# THE DATA
---+---

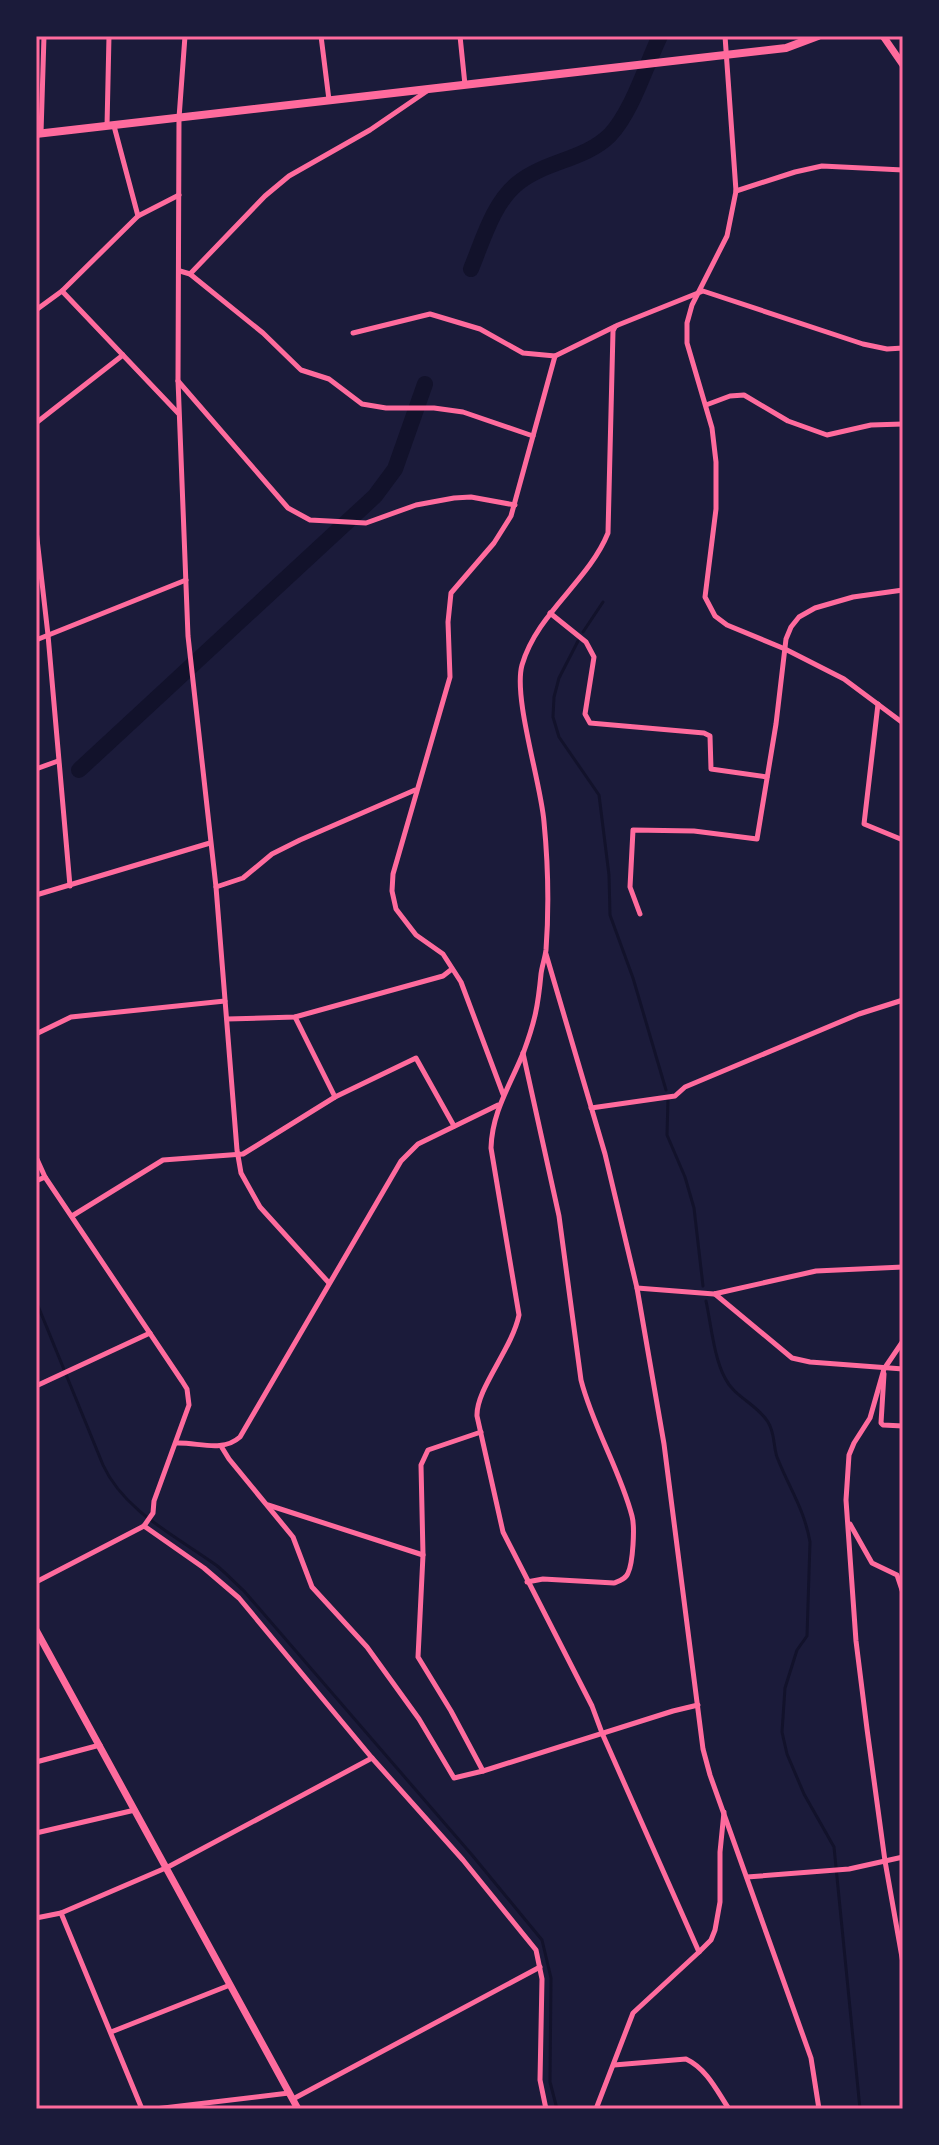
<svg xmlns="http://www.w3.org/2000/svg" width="939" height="2145" viewBox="0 0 939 2145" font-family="Helvetica,sans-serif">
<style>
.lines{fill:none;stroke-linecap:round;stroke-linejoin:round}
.stream{stroke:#12122b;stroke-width:3}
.river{stroke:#12122b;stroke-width:16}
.minor{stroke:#ff6b9d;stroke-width:5}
.secondary{stroke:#ff6b9d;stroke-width:7}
.trunk{stroke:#ff6b9d;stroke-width:8}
.neatline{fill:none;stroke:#ff6b9d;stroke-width:3}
</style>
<rect width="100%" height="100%" fill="#1b1b3a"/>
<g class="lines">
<!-- stream -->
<g class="stream">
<polyline points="583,632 603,602"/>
<polyline points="578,641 559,678 554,697 553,717 559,737 599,795 609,875 610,915 633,978 666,1090"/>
<polyline points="668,1099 667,1135 685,1177 694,1208 703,1286"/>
<path d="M 36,1301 L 103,1465 C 124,1511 176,1536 216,1565 C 226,1573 235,1583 244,1591 L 472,1855 L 542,1940 L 551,1978 L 550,2082 L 557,2109"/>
<path d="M 706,1301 C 711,1324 714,1358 725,1378 C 734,1397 757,1404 768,1422 C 775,1433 773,1445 777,1457 C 789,1488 804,1508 810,1542 L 807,1636 L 797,1650 L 785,1688 L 782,1732 L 787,1754 L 804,1794 L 834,1847 L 860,2109"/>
</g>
<!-- river -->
<g class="river">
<path d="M 471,269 C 483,240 493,203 518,183 C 545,161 585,160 610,135 C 632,112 646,65 660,36"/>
<polyline points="79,770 375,496 395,469 425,384"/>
</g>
<!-- minor -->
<g class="minor">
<polyline points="185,36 179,118 178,380 188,636 216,887 237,1150 241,1173 260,1207 329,1283"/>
<polyline points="321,36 329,100"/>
<polyline points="460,36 465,85"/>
<polyline points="725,36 736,191 727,236 692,305 687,323 687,343 712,428 716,462 716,509 705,597 715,616 727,625 785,649 844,679 903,723"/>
<polyline points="107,126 109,36"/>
<polyline points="114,126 138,216"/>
<polyline points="41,133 44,36"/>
<polyline points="736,191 795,172 822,166 903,170"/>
<polyline points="180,271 190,274 263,333 301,370 329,379 362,404 386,408 434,408 463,412 533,436"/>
<polyline points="190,274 265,196 289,176 370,130 427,91"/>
<polyline points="62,291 178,413"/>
<polyline points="36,310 62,291 138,216 179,195"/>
<path d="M 615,327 L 613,331 L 608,533 C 588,582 537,613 522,665 C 513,698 541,783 544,822 C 548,863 549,909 546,950 C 545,958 542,966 541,974 C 538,1006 535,1021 524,1051 C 511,1084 492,1111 491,1148 L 519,1315 C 512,1349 476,1389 477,1416 L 503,1532 L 592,1706 L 602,1733 L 699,1952"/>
<polyline points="353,333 430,314 480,329 523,353 555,356 618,325 703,291 863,344 887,349 903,348"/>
<polyline points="178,381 288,508 310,520 366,523 416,505 454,498 471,497 515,505"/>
<polyline points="706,405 730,396 744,395 788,421 827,435 871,425 903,424"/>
<polyline points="36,423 123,355"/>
<polyline points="36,530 48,635 70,886"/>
<polyline points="550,613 586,642 594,657 585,714 590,723 704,733 710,736 711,769 767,777"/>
<polyline points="36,640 186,580"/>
<polyline points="878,704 864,824 903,840"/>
<polyline points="36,769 58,761"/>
<polyline points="216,887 243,878 272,854 300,840 415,790"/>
<polyline points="36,895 210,843"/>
<polyline points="640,914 630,887 633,830 694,831 757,839 776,724 786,639 791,627 799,617 815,608 853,597 903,590"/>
<polyline points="546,954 605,1154 637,1288 664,1444 703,1749 710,1775 811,2058 819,2109"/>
<polyline points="295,1017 335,1097"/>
<polyline points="227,1019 295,1017 443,976 452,969"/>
<polyline points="36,1034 71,1017 225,1001"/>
<path d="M 523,1053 L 559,1216 L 581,1380 C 593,1427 620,1470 632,1516 C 635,1527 633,1563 628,1573 C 626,1579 619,1581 614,1583 L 543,1579 L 527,1582"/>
<polyline points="503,1094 461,982 443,954 416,935 396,909 392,891 393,874 450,677 448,622 451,593 494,543 511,516 555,356"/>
<polyline points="591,1108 675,1096 685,1087 859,1014 903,1000"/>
<polyline points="36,1157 45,1177 182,1381 187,1389 189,1405 154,1501 153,1513 144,1526 36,1582"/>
<polyline points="36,1181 45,1177"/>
<polyline points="72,1216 163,1160 243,1154 335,1097 416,1058 454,1126"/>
<polyline points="637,1288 714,1294 816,1271 903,1267"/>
<polyline points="715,1294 792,1358 810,1362 903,1369"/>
<polyline points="903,1341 884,1369 870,1418 854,1443 849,1455 846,1500 856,1641 867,1729 885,1861 903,1963"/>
<polyline points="884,1374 881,1423 883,1425 903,1426"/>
<polyline points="36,1386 150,1333"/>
<polyline points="481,1432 428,1450 421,1465 423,1555 418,1657 451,1711 483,1771"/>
<path d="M 176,1443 C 198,1442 222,1453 240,1437 L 401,1161 L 418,1144 L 498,1105"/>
<polyline points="221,1446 229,1459 293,1537 312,1587 367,1647 419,1719 454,1778 483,1771 673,1711 698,1705"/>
<polyline points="268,1505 423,1555"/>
<polyline points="850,1524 872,1563 897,1575 903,1593"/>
<polyline points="372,1758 463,1860 536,1950 542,1979 540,2080 546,2109"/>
<polyline points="36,1762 100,1745"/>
<polyline points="36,1833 135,1810"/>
<polyline points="747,1877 849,1869 903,1857"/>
<polyline points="61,1913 142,2109"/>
<polyline points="36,1918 61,1913 168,1867 372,1758 239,1598 204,1568 144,1526"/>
<polyline points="111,2032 230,1985"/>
<path d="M 614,2065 L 686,2059 C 707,2069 717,2091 729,2109"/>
<polyline points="293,2099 540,1967"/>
<polyline points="155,2109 289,2093"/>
<polyline points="596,2109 633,2013 699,1952 711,1940 715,1930 720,1902 720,1852 724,1812"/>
</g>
<!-- secondary -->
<g class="secondary">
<polyline points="883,36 903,65"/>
<polyline points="36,1630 298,2109"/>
</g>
<!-- trunk -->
<polyline class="trunk" points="36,134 786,48 818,36"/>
</g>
<!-- border -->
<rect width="939" height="2145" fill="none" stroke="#1b1b3a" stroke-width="76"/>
<rect x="38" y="38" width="863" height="2069" class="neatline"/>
</svg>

---+---

# AIM OF THE EXERCISE
From the entries above, copy each line that holds "lines".

# EXERCISE RESPONSE
.lines{fill:none;stroke-linecap:round;stroke-linejoin:round}
<g class="lines">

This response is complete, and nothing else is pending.